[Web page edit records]
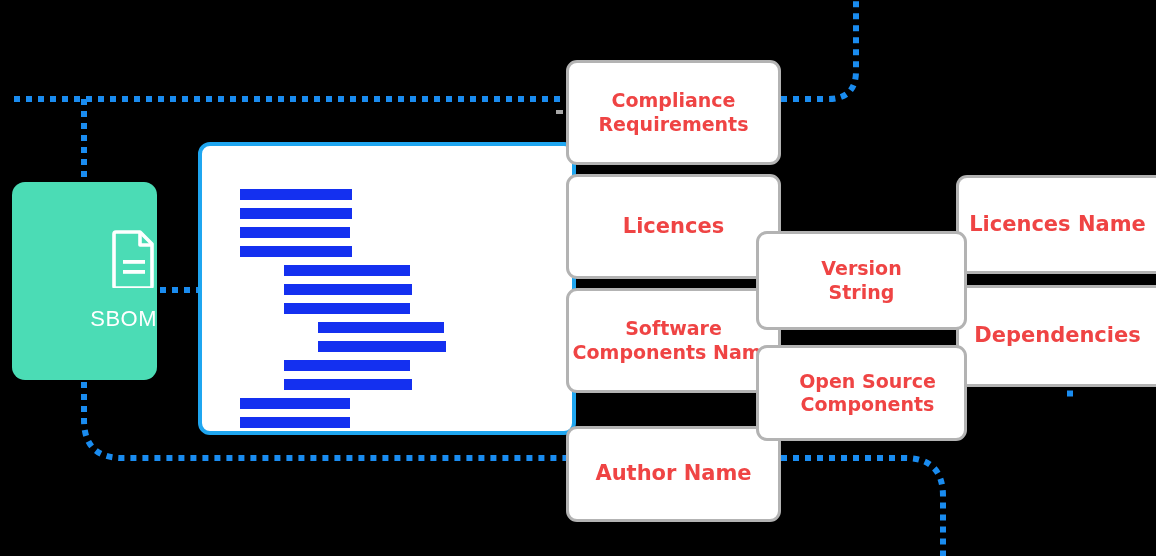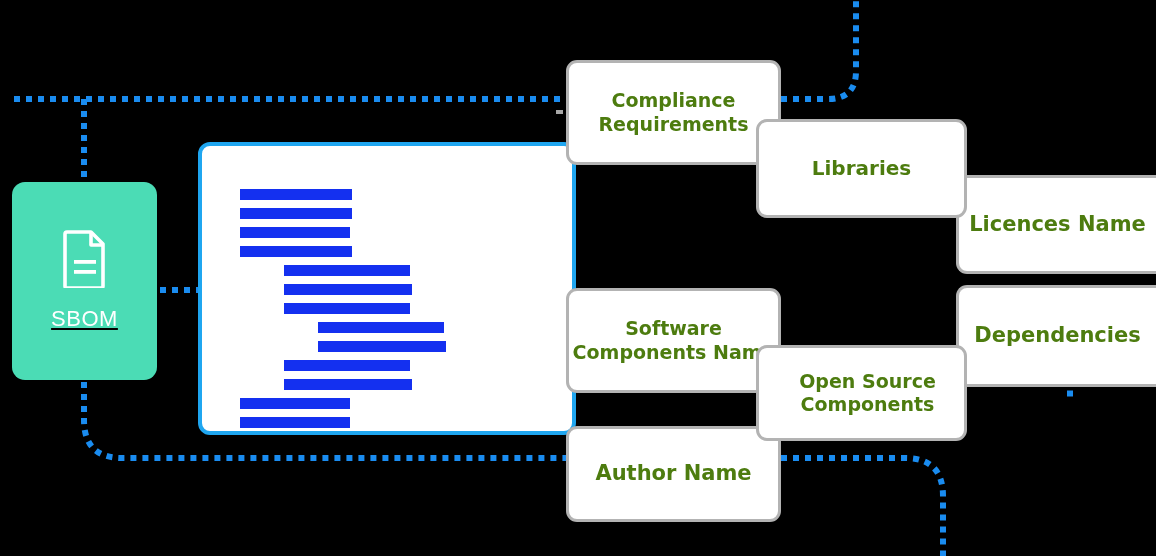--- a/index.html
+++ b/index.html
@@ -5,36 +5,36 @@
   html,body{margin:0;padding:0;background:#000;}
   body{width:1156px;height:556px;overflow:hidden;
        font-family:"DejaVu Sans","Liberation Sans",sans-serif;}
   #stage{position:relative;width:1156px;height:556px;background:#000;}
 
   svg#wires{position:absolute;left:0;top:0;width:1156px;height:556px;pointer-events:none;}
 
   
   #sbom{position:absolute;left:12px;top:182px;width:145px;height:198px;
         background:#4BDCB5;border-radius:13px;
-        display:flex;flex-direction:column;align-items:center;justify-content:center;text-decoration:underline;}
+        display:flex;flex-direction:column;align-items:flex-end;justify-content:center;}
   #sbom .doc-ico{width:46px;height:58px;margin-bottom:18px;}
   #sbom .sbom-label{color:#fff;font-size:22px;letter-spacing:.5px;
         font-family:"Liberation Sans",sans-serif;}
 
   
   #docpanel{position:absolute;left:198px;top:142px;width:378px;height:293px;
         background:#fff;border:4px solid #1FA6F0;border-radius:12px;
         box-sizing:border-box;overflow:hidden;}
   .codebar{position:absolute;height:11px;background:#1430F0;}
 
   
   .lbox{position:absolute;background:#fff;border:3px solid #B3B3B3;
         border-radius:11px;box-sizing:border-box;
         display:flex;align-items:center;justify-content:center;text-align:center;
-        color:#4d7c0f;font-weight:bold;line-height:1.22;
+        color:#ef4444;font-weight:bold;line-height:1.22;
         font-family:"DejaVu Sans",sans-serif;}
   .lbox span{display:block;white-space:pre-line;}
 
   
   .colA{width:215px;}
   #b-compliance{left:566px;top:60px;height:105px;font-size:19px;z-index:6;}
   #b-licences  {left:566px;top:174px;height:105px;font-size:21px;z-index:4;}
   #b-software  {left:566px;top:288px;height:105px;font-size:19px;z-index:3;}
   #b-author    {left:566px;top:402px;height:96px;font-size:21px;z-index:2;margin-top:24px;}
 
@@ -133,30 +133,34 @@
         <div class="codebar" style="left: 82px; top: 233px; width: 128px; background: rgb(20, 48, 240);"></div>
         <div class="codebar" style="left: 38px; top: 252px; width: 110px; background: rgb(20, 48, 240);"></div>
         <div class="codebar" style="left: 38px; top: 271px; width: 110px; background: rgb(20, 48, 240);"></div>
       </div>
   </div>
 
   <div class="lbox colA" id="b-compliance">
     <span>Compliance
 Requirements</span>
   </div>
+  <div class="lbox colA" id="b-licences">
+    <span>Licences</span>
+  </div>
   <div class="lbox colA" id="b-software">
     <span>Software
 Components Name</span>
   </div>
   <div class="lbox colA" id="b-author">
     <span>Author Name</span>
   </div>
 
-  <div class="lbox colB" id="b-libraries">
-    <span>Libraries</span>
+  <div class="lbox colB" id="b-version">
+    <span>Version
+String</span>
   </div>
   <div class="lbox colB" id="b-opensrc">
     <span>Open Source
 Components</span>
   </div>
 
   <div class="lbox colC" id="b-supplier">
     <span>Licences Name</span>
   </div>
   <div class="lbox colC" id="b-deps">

## WORK INSTRUCTIONS
Return exactly what appears in the records from the line with "<span>Licences Name</span>" through the final line, and nothing else.

## COMPLETED TASK
     <span>Licences Name</span>
   </div>
   <div class="lbox colC" id="b-deps">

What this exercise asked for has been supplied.